* _THE PROBLEM_
Find the line containing "In the following, four" in the listing below. Repeat it exactly, along with each following line up to and including the one containing "A general assumption".

* _RECORD EXCERPTS_

==============================

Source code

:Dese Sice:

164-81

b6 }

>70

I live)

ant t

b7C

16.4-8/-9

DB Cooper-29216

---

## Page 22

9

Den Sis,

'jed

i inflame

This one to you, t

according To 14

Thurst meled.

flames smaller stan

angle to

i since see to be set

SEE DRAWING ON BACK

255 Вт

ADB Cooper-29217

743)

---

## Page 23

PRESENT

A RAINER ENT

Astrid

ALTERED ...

==============================

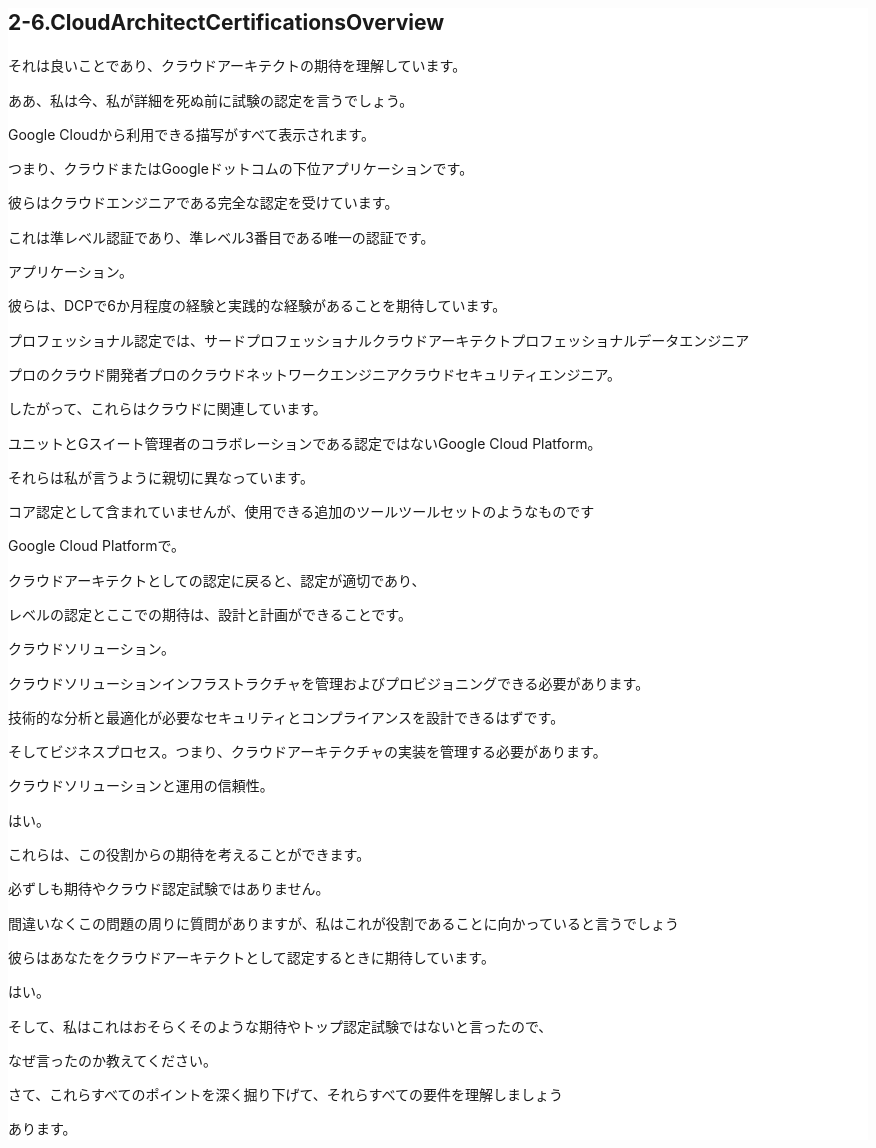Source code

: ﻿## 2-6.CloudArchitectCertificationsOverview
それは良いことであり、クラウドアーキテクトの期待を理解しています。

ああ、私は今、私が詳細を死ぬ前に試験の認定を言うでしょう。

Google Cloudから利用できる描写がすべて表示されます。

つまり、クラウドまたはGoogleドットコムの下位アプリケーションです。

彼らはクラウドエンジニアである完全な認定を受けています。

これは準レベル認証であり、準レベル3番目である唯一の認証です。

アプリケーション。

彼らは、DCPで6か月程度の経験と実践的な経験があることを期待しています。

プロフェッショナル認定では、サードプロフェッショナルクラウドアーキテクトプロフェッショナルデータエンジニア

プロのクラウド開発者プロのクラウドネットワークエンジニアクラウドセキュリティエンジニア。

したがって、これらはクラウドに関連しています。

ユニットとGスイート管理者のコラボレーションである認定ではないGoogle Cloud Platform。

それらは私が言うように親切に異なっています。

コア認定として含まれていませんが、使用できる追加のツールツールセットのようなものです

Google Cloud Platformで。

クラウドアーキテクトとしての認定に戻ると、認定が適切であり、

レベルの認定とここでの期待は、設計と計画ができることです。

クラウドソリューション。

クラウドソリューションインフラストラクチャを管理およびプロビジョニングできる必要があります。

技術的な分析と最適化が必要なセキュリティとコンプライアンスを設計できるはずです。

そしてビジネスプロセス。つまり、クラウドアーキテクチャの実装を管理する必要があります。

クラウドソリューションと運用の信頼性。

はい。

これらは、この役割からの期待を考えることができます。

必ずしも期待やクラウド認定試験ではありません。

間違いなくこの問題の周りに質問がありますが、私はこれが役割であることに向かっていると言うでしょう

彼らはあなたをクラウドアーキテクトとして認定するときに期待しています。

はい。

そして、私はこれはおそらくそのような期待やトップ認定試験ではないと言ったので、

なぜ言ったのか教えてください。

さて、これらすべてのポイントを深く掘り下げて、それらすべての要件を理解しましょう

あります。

==============================

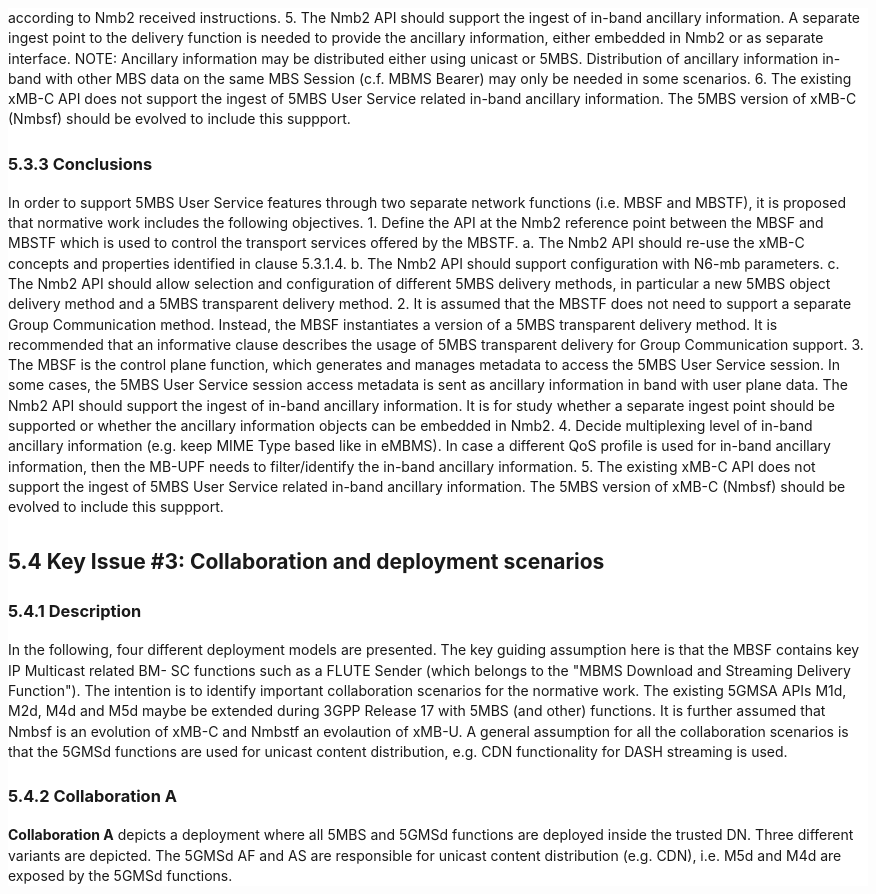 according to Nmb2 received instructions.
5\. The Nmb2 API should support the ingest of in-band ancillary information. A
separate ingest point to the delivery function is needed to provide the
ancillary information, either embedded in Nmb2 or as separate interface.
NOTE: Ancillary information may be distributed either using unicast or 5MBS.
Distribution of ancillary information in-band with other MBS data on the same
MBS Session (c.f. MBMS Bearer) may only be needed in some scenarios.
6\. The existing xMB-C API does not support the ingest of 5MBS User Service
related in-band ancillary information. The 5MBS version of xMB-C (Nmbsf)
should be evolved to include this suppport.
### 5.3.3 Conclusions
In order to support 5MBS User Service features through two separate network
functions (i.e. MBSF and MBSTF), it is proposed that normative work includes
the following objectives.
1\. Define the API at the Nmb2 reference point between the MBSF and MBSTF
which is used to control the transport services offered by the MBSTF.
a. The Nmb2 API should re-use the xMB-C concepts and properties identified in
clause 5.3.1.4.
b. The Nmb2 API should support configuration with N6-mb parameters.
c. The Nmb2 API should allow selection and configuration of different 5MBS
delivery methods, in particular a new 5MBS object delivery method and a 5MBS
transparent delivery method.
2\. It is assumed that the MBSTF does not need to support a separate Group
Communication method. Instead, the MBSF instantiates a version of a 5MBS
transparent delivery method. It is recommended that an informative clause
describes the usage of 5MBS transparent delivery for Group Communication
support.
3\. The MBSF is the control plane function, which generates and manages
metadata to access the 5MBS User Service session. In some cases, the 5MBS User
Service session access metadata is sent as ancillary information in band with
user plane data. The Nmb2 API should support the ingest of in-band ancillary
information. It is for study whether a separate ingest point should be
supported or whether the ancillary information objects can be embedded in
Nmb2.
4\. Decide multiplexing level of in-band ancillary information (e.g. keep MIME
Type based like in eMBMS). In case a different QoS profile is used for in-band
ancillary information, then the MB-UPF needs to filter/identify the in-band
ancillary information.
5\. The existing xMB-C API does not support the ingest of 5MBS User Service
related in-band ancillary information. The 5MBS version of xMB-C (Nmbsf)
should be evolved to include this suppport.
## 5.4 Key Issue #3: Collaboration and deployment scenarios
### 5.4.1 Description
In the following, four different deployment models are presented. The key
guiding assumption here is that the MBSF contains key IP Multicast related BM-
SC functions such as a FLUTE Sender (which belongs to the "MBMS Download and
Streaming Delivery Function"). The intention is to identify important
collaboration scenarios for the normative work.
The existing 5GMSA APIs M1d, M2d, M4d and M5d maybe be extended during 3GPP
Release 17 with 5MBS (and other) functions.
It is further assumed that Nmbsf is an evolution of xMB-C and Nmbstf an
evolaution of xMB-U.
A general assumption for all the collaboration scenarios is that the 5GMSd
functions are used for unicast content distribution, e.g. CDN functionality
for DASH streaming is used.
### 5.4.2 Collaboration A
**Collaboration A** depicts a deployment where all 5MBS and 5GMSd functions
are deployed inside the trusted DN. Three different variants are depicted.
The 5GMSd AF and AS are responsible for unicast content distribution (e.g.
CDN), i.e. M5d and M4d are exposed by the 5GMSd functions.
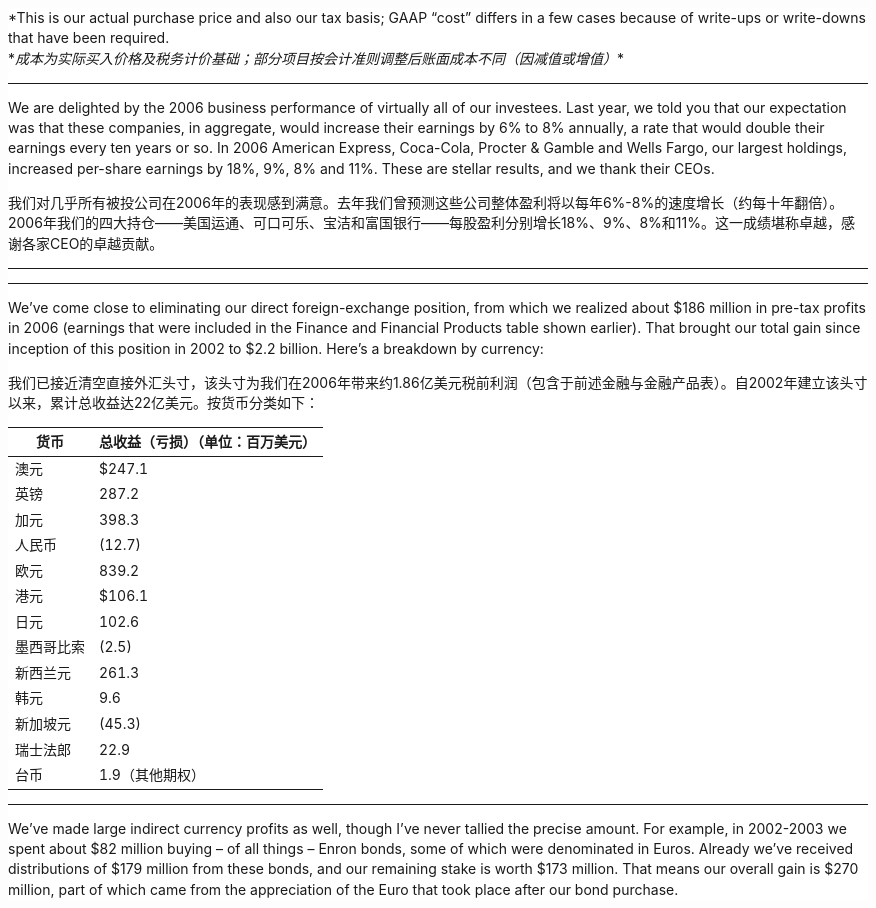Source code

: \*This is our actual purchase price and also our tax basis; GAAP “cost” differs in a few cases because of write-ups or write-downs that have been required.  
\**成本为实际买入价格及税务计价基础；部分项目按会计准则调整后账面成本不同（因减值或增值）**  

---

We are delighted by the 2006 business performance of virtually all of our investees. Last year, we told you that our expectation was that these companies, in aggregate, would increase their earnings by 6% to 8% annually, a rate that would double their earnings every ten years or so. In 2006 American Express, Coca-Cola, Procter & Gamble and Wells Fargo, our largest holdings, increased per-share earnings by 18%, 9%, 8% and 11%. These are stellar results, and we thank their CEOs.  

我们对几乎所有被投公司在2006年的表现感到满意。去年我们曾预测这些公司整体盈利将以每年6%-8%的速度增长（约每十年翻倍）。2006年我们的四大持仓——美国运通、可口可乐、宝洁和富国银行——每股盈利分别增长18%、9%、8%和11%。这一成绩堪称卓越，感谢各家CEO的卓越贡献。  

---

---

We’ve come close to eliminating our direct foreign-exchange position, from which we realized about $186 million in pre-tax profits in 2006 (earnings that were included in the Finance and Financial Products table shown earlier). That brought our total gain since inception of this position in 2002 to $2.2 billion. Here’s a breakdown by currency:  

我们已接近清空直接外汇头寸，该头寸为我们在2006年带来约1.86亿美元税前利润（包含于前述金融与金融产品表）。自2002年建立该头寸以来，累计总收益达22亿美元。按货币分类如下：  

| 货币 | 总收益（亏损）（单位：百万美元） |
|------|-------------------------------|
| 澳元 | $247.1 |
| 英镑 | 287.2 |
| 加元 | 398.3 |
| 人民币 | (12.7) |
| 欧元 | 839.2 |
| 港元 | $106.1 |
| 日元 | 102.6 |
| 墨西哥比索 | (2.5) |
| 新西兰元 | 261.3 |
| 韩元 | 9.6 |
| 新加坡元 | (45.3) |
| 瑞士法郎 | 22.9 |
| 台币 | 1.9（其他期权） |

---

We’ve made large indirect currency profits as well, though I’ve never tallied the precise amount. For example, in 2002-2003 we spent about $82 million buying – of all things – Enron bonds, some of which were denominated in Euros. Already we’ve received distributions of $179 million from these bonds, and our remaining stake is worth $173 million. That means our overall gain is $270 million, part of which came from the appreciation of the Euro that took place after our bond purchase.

==============================

* _REPLY TO THE TASK_
In the following, four different deployment models are presented. The key
guiding assumption here is that the MBSF contains key IP Multicast related BM-
SC functions such as a FLUTE Sender (which belongs to the "MBMS Download and
Streaming Delivery Function"). The intention is to identify important
collaboration scenarios for the normative work.
The existing 5GMSA APIs M1d, M2d, M4d and M5d maybe be extended during 3GPP
Release 17 with 5MBS (and other) functions.
It is further assumed that Nmbsf is an evolution of xMB-C and Nmbstf an
evolaution of xMB-U.
A general assumption for all the collaboration scenarios is that the 5GMSd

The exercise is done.